Pubs, bars, taprooms and watering holes of all descriptions are a cornerstone of British culture, where, for as long people have been able to buy ale, an unspoken system has been in place: come to the bar and a bartender will serve you at their leisure.

This system, however, has seemingly been upended by a new way of ordering drinks.

Landlords around the country have noticed the rise of queueing at pubs, with a growing number of people – usually a younger cohort – electing to wait in a single file line, standing one behind the other, before being called forward to order as if going through border control.

People queue up along a busy bar hoping to get served
A dying system? Lateral bar crowding has been a mainstay of the UK pub for as long as anyone can remember. Photograph: David Gee 5/Alamy

At Wolfpack, a taproom in north-west London, run by the brewing company of the same name for whom Loebenberg is the managing director, the problem has come from nowhere but is hurting business and the experience of his customers.

“It’s like the one person did it once and since then everyone has followed like lemmings, they all just copy each other’s behaviour,” said Loebenberg. Staff at Wolfpack have had to begin walking over from behind the taps to free customers from the queue and send them to the bar to get served.

“We’ve trained our guys to say: ‘Please come forward, don’t queue,’” he said.

“If we could figure out why, then we would find a remedy. But there’s no rhyme and reason.”

Jess Riley, a manager at Wylam Brewery, a large bar and events space in Newcastle, believes that the pub queue epidemic began around the same time that a different outbreak spread across Britain.

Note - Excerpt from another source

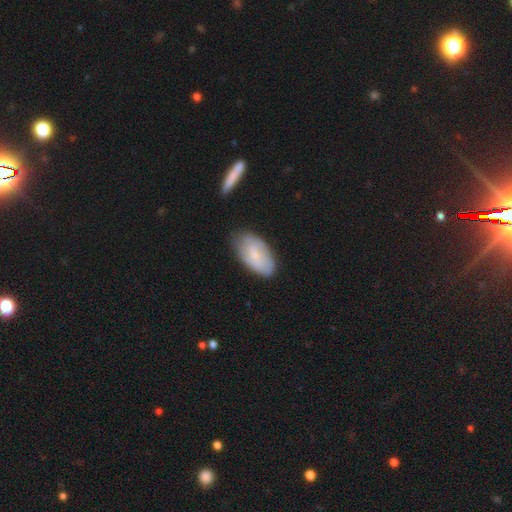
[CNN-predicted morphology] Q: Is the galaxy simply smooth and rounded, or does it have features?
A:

“I think it was the pandemic,” said Riley. “It wasn’t a thing before 2020, and then all of a sudden people really started to like a single-file line after Covid. I know we’re British and we like a queue, but it’s ridiculous.”

Riley says that despite Wylam having multiple bars to get served from, with the largest measuring over 20ft (6 metres) in length, there are still customers who insist on forming an orderly queue, no matter how much it annoys the bar staff, with lines of customers sometimes “snaking around the building” owing to people refusing to spread across the available space.

“We’re a big place with massive bars, but some people just refuse to stop queueing,” said Riley.

“I’ve argued with customers who queue before because I serve people who come to the bar and they’ve said it’s unfair, and I just said: ‘The whole bar is empty, why are you standing there when there’s all this space.’”

People queue along the Thames near Tower Bridge
It may be that the queue to pay respects to Queen Elizabeth II in 2022 changed people’s attitudes to queueing. Photograph: Emilio Morenatti/AP

According to John Drury, a professor of psychology at the University of Sussex, people’s attitudes around public activities such as going for drinks and attending music and sports events have changed since the pandemic, sometimes negatively.

“For people who work in these industries, when we’ve spoken to them, a lot say that behaviour has gotten worse post-pandemic,” said Drury.

“They say it has become normalised, and when you ask the general public, their response is more mixed, because not all of them realise that their behaviour has changed.”

Drury, who is himself a supporter of the queueing system at pubs, believes that it adds an element of fairness that is not found when “crushing around the bar”.

He specialises in the behaviour of crowds and was a consultant for the planning of the queue to pay respects to Queen Elizabeth II after her death in 2022. He believes that despite the fact queueing at the bar is at times illogical, social pressure means that it is likely to persist.

“Its a new norm and norms are neither rational nor irrational. A norm means not only something that people generally do, it also means something that people in your group think is the right thing to do, so if you resist it, you are going to be regarded as a deviant, a troublemaker, a pain.

“And people don’t want to be put in that position,” said Drury, adding that even though data shows that the amount of time people wait when queueing rarely goes down, “people may still prefer it, knowing they’re waiting just as long as the person in front of them”.